Published June 20, 2012, 09:09 AM

State News Briefs: Ryan Braun named honorary chairman of the Wisconsin AIDS Walk

Wisconsin News
-- Milwaukee Brewers’ outfielder Ryan Braun has been named the honorary chairman of this year’s Wisconsin AIDS Walk.

Milwaukee Brewers’ outfielder Ryan Braun has been named the honorary chairman of this year’s Wisconsin AIDS Walk. It’s the largest annual fund-raiser for Wisconsin’s local H-I-V organizations, and has brought in 10-and-a-half million dollars over the last 22 years. Braun, the reigning National League M-V-P, says he’s proud to do what he can to raise awareness and support. The AIDS Resource Center of Wisconsin provides resources for almost 66-hundred state residents who have the H-I-V virus. The center sponsors the walk each fall in Milwaukee. This year’s event will take place October sixth. Green Bay Packers’ linebacker Clay Matthews was the honorary chairman a year ago.
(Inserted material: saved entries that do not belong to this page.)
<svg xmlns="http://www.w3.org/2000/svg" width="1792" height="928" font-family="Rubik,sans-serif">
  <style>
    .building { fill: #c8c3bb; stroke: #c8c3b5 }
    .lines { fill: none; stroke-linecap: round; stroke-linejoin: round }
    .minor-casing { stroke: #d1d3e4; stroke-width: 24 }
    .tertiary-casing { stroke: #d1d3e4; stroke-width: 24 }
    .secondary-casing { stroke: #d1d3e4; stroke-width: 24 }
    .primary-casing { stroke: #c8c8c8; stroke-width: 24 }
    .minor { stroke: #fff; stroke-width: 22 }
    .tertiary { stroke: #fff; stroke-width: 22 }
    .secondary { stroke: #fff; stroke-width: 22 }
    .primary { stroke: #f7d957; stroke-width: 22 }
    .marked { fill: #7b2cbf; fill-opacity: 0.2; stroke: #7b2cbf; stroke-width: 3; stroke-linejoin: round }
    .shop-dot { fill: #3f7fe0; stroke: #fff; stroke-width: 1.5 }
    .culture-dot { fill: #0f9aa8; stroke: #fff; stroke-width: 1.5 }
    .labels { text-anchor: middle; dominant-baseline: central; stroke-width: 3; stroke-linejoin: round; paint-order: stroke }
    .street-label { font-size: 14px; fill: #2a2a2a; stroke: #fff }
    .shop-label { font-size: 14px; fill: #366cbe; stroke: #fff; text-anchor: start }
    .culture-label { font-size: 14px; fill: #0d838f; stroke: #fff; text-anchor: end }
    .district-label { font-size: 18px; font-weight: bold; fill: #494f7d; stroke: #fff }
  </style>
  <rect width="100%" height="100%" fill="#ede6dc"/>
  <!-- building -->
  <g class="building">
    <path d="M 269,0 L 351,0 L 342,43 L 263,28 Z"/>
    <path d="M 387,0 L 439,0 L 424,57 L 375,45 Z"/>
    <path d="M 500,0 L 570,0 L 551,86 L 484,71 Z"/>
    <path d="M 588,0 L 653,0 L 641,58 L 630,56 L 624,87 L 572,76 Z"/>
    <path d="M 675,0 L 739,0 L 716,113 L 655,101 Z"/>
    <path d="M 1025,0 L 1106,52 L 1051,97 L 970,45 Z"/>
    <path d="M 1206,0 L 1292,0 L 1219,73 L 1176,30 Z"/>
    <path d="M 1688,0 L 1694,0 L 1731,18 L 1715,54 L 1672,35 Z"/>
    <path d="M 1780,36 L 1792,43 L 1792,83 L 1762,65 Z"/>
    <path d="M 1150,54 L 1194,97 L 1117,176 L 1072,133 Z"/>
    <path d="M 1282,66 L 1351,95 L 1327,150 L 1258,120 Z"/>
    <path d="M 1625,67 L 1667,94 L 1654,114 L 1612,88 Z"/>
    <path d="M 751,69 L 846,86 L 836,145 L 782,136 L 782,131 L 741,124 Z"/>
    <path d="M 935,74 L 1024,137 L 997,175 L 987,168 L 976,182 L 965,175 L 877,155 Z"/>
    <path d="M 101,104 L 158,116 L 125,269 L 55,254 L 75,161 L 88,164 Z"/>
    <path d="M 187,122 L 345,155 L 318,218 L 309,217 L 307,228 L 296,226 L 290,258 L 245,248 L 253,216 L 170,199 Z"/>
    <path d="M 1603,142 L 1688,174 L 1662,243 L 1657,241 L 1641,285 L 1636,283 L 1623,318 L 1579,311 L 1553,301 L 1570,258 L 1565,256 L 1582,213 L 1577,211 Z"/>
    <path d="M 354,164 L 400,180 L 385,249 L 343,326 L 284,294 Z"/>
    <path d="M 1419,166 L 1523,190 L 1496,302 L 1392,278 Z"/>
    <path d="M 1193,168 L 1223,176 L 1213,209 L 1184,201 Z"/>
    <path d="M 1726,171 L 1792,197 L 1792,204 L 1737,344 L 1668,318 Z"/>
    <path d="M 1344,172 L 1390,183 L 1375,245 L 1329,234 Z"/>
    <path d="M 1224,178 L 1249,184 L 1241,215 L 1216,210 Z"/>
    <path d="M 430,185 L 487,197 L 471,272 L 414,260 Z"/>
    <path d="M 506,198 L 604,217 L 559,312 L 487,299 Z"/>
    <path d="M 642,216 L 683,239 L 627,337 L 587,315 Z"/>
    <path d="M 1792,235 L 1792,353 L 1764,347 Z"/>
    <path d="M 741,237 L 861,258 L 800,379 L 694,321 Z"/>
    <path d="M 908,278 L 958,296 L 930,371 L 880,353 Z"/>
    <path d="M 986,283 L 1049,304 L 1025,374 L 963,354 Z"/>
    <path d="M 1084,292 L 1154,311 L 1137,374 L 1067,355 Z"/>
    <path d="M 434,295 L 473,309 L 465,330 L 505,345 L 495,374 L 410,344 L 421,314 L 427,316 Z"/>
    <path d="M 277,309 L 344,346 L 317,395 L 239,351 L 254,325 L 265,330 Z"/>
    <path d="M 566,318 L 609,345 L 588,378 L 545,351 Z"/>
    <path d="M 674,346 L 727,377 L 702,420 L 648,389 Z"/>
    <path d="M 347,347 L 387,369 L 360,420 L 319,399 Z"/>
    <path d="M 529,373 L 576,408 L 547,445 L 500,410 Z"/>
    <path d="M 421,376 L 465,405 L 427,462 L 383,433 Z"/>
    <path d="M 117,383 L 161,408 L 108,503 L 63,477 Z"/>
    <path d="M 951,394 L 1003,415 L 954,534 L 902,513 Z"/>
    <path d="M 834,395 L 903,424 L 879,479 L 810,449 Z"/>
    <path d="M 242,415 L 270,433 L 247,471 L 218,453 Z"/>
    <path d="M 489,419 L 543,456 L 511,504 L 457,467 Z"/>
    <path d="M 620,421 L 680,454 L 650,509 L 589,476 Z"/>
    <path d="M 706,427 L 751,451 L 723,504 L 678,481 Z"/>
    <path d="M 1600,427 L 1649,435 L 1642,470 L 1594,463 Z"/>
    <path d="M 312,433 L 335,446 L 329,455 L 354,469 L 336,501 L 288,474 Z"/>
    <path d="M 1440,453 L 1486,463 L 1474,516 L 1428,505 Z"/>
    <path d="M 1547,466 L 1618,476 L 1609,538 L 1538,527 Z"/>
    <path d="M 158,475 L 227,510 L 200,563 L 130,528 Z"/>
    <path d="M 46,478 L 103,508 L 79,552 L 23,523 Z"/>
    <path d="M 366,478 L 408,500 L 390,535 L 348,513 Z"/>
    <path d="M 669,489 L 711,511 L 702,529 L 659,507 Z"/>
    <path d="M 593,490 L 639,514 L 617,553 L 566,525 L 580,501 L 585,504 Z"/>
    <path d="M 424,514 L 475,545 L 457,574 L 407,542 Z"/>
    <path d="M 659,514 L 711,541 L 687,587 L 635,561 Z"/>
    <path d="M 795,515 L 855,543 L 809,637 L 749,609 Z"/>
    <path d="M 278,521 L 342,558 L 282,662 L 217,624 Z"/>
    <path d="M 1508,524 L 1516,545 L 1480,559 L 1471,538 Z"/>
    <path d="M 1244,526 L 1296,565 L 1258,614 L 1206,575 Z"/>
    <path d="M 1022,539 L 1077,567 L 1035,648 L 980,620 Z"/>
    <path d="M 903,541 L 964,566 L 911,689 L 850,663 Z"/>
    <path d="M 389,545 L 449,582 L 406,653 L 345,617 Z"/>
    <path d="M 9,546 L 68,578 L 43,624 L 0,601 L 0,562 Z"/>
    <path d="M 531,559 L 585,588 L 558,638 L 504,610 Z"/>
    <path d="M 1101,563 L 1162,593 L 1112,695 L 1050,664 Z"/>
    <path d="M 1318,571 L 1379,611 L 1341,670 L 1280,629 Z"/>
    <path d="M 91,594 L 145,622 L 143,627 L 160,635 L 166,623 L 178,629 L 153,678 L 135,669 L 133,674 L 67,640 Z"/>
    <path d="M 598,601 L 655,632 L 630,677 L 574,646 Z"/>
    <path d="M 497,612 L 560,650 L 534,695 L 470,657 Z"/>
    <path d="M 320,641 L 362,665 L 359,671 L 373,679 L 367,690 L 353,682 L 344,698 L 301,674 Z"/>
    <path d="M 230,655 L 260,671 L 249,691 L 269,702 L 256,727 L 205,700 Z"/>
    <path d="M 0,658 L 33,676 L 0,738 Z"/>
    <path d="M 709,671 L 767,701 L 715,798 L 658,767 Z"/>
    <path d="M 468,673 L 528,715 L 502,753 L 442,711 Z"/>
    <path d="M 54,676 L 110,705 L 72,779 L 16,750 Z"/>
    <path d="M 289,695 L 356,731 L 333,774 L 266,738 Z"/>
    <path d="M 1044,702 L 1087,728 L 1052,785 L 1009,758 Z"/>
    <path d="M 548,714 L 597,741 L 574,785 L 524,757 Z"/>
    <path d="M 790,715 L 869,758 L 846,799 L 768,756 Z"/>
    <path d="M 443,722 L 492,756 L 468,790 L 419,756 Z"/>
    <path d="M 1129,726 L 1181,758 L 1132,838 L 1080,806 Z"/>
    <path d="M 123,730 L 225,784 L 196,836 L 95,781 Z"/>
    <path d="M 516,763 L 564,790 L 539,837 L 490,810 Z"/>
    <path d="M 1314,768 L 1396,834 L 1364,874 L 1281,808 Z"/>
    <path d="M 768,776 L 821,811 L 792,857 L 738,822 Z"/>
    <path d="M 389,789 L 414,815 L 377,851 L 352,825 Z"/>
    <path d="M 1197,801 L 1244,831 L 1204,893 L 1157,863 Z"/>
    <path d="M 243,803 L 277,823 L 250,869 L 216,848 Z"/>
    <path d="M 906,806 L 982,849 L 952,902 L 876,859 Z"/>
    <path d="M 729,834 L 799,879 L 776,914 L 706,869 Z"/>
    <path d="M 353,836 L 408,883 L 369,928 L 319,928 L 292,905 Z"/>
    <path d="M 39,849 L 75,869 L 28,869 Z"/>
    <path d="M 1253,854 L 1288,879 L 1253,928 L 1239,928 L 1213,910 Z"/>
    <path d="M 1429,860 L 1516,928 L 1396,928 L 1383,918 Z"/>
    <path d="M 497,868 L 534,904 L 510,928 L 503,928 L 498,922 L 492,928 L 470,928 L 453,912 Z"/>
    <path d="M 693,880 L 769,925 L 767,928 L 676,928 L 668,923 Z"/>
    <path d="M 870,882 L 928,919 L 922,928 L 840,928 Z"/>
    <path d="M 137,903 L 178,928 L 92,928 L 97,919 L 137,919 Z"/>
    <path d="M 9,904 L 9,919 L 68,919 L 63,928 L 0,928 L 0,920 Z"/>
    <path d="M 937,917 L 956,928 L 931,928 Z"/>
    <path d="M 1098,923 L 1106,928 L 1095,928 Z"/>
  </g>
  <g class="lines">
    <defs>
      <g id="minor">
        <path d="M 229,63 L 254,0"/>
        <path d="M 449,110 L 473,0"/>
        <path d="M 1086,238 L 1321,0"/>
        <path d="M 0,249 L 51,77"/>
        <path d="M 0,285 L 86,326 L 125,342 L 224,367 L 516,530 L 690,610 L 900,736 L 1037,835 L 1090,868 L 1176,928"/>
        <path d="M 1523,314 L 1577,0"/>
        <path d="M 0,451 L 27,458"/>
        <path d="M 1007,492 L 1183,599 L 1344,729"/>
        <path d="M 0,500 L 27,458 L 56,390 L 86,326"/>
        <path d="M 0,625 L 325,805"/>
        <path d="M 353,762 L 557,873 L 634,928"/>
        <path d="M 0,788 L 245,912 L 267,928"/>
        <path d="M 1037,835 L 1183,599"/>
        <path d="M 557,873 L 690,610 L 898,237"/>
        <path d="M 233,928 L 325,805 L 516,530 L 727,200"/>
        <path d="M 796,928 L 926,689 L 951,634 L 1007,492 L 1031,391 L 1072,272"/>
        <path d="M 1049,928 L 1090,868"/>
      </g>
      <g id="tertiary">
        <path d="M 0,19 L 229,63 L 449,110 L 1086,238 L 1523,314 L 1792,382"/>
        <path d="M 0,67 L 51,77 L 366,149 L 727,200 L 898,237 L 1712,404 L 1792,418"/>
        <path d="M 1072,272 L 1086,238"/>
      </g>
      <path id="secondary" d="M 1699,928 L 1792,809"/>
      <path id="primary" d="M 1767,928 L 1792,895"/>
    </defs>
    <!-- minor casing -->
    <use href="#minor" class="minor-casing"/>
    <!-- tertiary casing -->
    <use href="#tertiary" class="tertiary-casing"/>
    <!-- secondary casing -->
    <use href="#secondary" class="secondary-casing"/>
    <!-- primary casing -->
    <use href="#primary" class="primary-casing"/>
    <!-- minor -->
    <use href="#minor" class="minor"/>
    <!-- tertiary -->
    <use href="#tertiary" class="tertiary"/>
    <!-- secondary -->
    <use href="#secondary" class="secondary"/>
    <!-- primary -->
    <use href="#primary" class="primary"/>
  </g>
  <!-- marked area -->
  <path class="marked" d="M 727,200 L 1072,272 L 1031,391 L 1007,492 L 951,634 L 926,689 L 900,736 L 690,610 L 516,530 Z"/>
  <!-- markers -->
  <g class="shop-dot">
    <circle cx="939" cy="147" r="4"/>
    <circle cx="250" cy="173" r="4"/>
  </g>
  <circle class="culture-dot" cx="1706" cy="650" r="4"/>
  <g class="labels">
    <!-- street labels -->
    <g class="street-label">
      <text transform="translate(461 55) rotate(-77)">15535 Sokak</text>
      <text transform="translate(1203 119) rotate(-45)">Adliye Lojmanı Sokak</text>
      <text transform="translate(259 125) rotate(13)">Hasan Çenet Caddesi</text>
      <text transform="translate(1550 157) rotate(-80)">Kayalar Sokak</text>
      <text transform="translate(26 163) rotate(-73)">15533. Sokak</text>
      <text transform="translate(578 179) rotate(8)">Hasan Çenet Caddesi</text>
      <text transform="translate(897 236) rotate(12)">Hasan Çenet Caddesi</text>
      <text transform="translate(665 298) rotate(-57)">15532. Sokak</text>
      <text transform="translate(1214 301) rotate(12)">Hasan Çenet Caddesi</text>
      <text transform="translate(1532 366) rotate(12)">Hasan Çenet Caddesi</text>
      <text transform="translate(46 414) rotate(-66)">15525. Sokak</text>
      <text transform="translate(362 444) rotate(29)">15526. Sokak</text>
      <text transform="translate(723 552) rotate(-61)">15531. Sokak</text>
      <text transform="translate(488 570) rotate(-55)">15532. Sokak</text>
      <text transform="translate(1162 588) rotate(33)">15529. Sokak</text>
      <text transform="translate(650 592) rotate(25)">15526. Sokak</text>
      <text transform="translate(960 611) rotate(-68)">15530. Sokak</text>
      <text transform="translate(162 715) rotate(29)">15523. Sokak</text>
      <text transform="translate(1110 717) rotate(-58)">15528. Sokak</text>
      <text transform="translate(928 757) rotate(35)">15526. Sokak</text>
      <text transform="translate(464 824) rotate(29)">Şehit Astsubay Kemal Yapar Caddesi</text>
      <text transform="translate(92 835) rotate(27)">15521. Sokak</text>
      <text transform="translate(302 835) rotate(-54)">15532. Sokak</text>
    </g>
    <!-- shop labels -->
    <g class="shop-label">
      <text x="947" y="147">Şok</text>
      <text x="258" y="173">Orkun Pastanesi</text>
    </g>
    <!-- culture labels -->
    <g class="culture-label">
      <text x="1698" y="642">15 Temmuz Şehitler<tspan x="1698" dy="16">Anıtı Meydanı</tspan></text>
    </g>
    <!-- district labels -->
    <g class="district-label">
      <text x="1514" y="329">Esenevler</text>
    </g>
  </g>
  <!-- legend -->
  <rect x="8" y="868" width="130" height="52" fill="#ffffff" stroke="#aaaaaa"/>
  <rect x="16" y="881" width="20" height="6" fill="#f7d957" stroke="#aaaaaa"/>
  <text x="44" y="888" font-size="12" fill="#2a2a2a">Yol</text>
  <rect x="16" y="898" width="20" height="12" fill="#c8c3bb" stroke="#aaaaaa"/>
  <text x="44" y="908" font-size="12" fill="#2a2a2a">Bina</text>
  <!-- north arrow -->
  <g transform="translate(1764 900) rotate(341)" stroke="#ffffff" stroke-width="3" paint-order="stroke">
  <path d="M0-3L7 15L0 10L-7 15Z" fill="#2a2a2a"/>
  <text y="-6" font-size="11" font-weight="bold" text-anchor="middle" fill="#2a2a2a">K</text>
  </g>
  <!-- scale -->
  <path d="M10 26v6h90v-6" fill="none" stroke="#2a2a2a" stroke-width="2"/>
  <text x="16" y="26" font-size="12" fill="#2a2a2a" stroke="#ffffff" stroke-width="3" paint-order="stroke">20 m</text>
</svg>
__________________________________________________________________________

Officials say it might cost over seven-thousand-dollars to recount the ballots in Van Wanggaard’s state Senate district. The recount begins today, after a canvass showed that the Republican Wanggaard lost by 834 votes to Democrat John Lehman on June fifth. Wanggaard and other Republicans have claimed extensive voter fraud – and the G-O-P has to win the recount to keep its previous majority in the Senate going into the November elections. Wanggaard lost by one-point-two-percent. And because of that margin, he’s is required to pay five-dollars per voting district, or 685-dollars in a Senate district that is entirely within Racine County. But County Clerk Wendy Christenson said it cost seven-thousand-dollars last year to recount 32-thousand ballots cast in David Prosser’s State Supreme Court victory. Today’s recount involves over twice as many ballots – and the state is giving them 10 business days to complete the process.
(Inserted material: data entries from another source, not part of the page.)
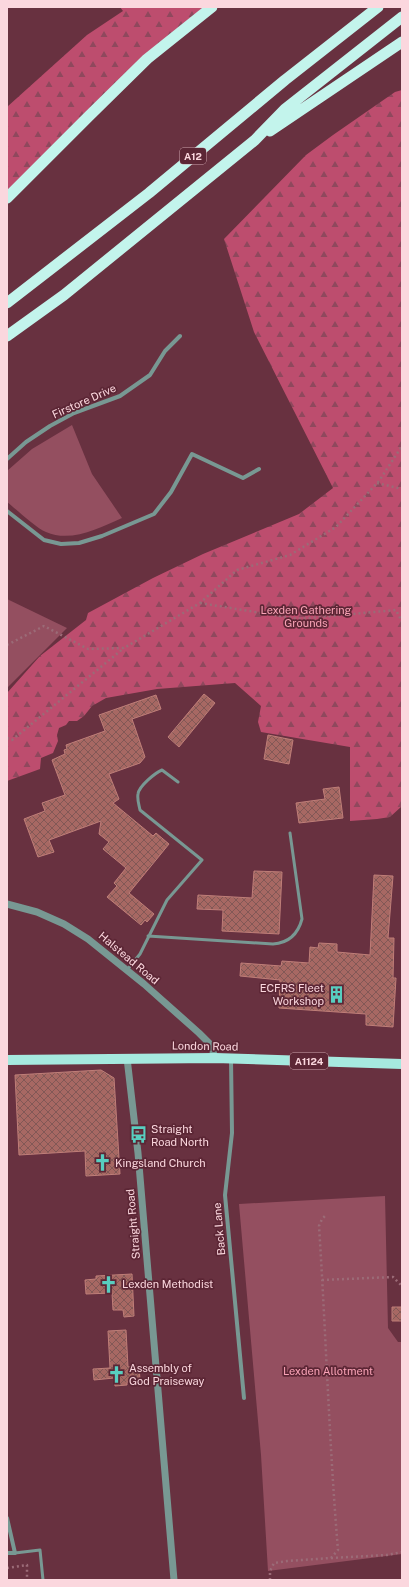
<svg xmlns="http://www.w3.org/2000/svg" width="409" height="1587" font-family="'Public Sans',sans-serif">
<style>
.green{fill:#944f60}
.forest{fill:url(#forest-firs)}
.building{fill:url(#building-cross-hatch);stroke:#bf7f79}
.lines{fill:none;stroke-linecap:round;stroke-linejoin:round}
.path{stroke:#9b6b77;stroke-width:2.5;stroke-dasharray:2 3;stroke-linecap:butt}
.service{stroke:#789893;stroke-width:3}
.minor{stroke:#789893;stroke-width:4}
.tertiary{stroke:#789893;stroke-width:7}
.primary{stroke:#a6e9df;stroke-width:10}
.trunk{stroke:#c3f4ec;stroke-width:11}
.labels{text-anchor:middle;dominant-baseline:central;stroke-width:3.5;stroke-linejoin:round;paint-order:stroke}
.shield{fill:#5c2635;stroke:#cba2ab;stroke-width:1}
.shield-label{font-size:10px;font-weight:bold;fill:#fbd7de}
.street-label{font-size:11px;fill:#fbd7de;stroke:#5c2635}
.park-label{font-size:11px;fill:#faa3b7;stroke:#5c2635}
.poi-label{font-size:11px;fill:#fbd7de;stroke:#5c2635;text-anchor:start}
</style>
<defs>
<pattern id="forest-firs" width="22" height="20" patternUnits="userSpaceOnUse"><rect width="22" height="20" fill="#bd4d6e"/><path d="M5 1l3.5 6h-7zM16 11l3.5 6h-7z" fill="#8f485d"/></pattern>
<pattern id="building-cross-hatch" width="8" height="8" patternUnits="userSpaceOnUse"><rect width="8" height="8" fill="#a76863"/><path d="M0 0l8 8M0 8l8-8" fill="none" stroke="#825856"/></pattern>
</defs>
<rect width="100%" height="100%" fill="#683140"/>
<path class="green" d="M72,425l20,49 30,44c-23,10 -51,25 -76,14 -10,-4 -30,-23 -39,-30v-31l25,-22z
M7,599l60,29 -60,60z
M385,1196l3,132 10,14h4v212l-134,17 -7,-116 -22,-251z"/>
<path class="forest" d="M120,7h89l-202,186v-86l80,-72 36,-24z
M402,90v716l-12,11 -13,2 -27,2v-74l-89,-15 -3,-10 3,-16 -26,-23 -78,6 -51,9 -14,8 -8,10 -7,5h-8l-3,4 -7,3 -2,7 1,6 -5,12 -12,5 -1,11 -33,12v-88l33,-37 46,-36 2,-7 65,-35 50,-24 96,-40 34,-26 -79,-156 -30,-93 82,-84 27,-20 62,-43z"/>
<path class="building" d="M204,694l11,9 -36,44 -11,-10z
M156,695l5,14 -29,10 13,38 -5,6 -31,11 10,25 -6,4 40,33 3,-3 13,11 -40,49 25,21 -7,8 -2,-2 -4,5 -34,-28 10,-11 -3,-3 12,-15 -23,-19 6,-7 -10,-8 2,-13 -52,19 5,12 -16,5 -14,-38 21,-8 -3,-8 23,-8 -13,-35 13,-6 -1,-4 3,-1 -1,-4 39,-14 -6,-16z
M268,735l25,5 -4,24 -25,-5z
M339,787l4,31 -44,5 -3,-20 29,-4 -2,-10z
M254,871l28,1 -3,62 -57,-3 1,-21 -26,-1 1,-14 54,3z
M374,875l19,1 -5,62h6l-1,40h3l-3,49 -27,-2v-11l-87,-6 1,-28 -40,-4 1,-13 40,3 1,-5 27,2 1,-16 8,1 1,-5 18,1v8l33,3z
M101,1070l13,8 6,96 -34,2 -1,-25 -66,4 -4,-80z
M132,1274l2,42 -10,1 -1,-7h-10l-1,-17 -26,1 -1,-14 11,-1v-3z
M392,1307h10v14h-10z
M126,1330l2,37 11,-1 1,14 -13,2v3l-12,1 -1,-8 -20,2 -1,-11 17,-1 -2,-37z"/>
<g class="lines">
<path class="path" d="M377,483l25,6
M200,603l98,16 98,-9 6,12
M7,645l37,-19 44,23 36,-1 76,-45 37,-33 53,-15 46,-28 43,-46 23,-35
M7,738l5,2 112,-92
M322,1280l71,-3 9,9
M331,1558l56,-3 15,-3
M7,1568l20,-3v15
M270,1580v-9l4,-8 13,-2 44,-3 7,-8c-9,-108 -12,-216 -19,-324l3,-7 4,-4"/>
<path class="service" d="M148,936l125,8c15,-1 25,-10 29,-25l-12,-86
M127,970l13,-16 27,-54 35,-40 -62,-50c-1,-5 -3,-10 -2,-16 1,-8 17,-21 24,-24l16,12
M15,1553l25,-3 3,30"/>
<path class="minor" d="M7,459l19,-17 24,-16 24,-13 46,-17 30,-21 15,-24 15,-15
M7,511l37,29 17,4 18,-1 23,-7 52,-22 17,-22 21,-38 51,24 16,-9
M231,1059l1,74 -7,62 19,203
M7,1518l8,35h-8"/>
<path class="tertiary" d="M7,904l30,8 27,12 24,15 56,45 55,49 12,12 4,13
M127,1058l11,95 36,427"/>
<path class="primary" d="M7,1060l208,-2 187,6"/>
<path class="trunk" d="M270,131l132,-89
M7,198l81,-81 59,-58 65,-52
M7,303l142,-110 136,-113 93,-73
M7,336l57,-41 191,-155 30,-31 117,-92"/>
</g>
<defs>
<symbol id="building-bare" viewBox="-9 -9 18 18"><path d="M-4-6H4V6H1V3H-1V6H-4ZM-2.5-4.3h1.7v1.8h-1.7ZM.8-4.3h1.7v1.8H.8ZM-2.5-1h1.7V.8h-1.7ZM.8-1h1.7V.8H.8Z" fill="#58cec0" stroke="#5c2635" stroke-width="2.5" paint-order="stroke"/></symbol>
<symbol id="bus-bare" viewBox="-9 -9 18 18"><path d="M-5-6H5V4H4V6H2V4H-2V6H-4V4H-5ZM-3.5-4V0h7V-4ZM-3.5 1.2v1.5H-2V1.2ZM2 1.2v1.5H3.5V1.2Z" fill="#58cec0" stroke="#5c2635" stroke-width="2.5" paint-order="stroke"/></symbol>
<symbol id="church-bare" viewBox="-9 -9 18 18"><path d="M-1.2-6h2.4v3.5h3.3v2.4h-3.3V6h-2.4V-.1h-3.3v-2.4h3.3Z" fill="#58cec0" stroke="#5c2635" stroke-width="2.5" paint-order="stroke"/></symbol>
</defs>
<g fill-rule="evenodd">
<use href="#building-bare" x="324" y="982" width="25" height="25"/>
<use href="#bus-bare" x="126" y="1122" width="25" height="25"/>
<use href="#church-bare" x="90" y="1150" width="25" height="25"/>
<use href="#church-bare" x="96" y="1272" width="25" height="25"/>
<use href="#church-bare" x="104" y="1362" width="25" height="25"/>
</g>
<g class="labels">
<g class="shield">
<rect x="180" y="148" width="26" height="16" rx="3"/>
<rect x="290" y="1053" width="38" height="16" rx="3"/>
</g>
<g class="shield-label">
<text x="193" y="156">A12</text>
<text x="309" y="1061">A1124</text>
</g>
<g class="street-label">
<text transform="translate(84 401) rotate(-24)">Firstore Drive</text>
<text transform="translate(129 958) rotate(40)">Halstead Road</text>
<text transform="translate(205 1046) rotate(1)">London Road</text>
<text transform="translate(133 1224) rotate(-95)">Straight Road</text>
<text transform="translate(219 1229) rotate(-95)">Back Lane</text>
</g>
<g class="park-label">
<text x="306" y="610">Lexden Gathering<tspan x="306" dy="13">Grounds</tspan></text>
<text x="328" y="1371">Lexden Allotment</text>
</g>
<g class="poi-label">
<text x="324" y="988" text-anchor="end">ECFRS Fleet<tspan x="324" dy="13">Workshop</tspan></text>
<text x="151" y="1129">Straight<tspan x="151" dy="13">Road North</tspan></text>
<text x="115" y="1163">Kingsland Church</text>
<text x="122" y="1284">Lexden Methodist</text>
<text x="129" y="1368">Assembly of<tspan x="129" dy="13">God Praiseway</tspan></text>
</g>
</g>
<rect width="409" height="1587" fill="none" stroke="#fbd7de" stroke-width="16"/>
</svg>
__________________________________________________________________________

Wisconsin health officials are looking for public comments on a preliminary plan to fight obesity. Among other things, the plan urges communities to tighten up their designs and zoning, so more people can walk or ride bicycles to work-and-school. It also encourages at least an hour a day of physical activity for kids – and allowing more time for workers to get their exercise. The state’s plan includes a number of goals – like reducing the percentage of obese adults from 27-percent to 24 by the year 2020. The plan also seeks to reduce the percentage of overweight or obese high school students from 23-to-21-percent – and increasing the numbers of adults eating fruit at least twice a day from 35-to-39 percent. The state Health Services Department is taking written comments on the plan until July 18th. To see the plan, you can log onto to the department’s Web site, accessible at Wisconsin-Dot-Gov.

__________________________________________________________________________

A group of Catholic sisters visited House Republican Paul Ryan’s office in Janesville yesterday, to oppose the G-O-P’s proposed cuts in Medicaid and social programs. Ryan was in Washington, but members of the social lobbying group Network dropped off an alternative budget they say would more closely reflect Catholic values. Ryan, a Catholic, has been criticized by some bishops for drafting a budget he says would re-work Medicare to keep it from going dry – and cut numerous programs that benefit the poor. The House Budget Chairman says the package is true to his Catholic faith. But the Network sisters’ group claims otherwise – and they’re making their point with a nine-state bus tour called “Nuns on the Bus” that also stopped in Milwaukee late yesterday. The sisters ate dinner with poor-and-homeless people at a church, while Network director Simone Campbell said how the G-O-P House budget would quote, “devastate people at the margins.” She said there needs to be “reasonable revenues for reasonable programs.” The group also plans to make the same point while touring a Catholic dental clinic in Milwaukee this morning. The House budget has gone nowhere in the Democratically-controlled Senate. And President Obama opposes it as well.